Rethinking Remediation SLAs: Measuring Exploit Exposure Reduction Under Severity-Based and Risk-Based Vulnerability Prioritization Models
Keywords:
SLA, Risk, Remediation, Vulnerability.Abstract
Managing very large IT estates imposes a permanent and, in many ways, unanswered question on organizations: what vulnerabilities should be patched first and within what time. The most important tool that security teams translate answers to that question is Remediation Service Level Agreements (SLAs). Most level your SLAs are pegged on the severity score based on the Common Vulnerability Scoring System (CVSS) with a critical finding needing to be addressed within is required to be addressed within, say, 15 days and a high within 30 days. The reasoning is very simple. The results are none.

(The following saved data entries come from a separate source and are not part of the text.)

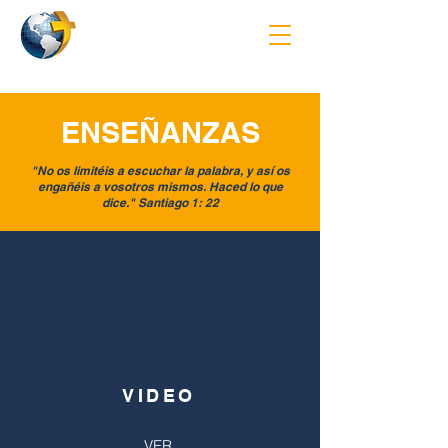
ENSEÑANZAS
"No os limitéis a escuchar la palabra, y así os
engañéis a vosotros mismos. Haced lo que
dice." Santiago 1: 22
VIDEO
VER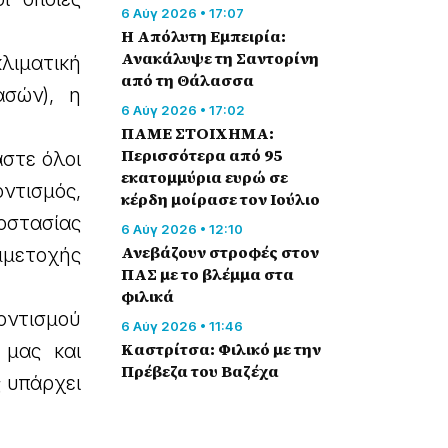
6 Αύγ 2026 • 17:07
Η Απόλυτη Εμπειρία:
Ανακάλυψε τη Σαντορίνη
λιματική
από τη Θάλασσα
σών), η
6 Αύγ 2026 • 17:02
ΠΑΜΕ ΣΤΟΙΧΗΜΑ:
Περισσότερα από 95
αστε όλοι
εκατομμύρια ευρώ σε
ντισμός,
κέρδη μοίρασε τον Ιούλιο
οστασίας
6 Αύγ 2026 • 12:10
Ανεβάζουν στροφές στον
μμετοχής
ΠΑΣ με το βλέμμα στα
φιλικά
οντισμού
6 Αύγ 2026 • 11:46
Καστρίτσα: Φιλικό με την
 μας και
Πρέβεζα του Βαζέχα
 υπάρχει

Severity-based SLAs assume vulnerabilities are a static object that is only defined by intrinsic technical qualities, whereas actual exploit activity is influenced by the behavior of the attacker, exposure of assets and the environment. This paper explores the differences between the severity-based and risk-based prioritization models, in terms of measurable contribution to the reduction of the exposure to exploits. There are three quantitative and qualitative tables that compare model outputs, SLA compliance rates as well as the remediation outcomes. There are four markers indicating where empirical data visualization is going to be displayed. The key metrics of Total Vulnerability Exposure (TVE) and Exploit Exposure Reduction Rate (E handful of measures) are formalized using two equations and applied in the course of the analysis. The results indicate that, risk-based models continuously take on better exposure reduction per unit amount of remediation effort, especially where the organizations have limited resources that prevent software patching on a large scale.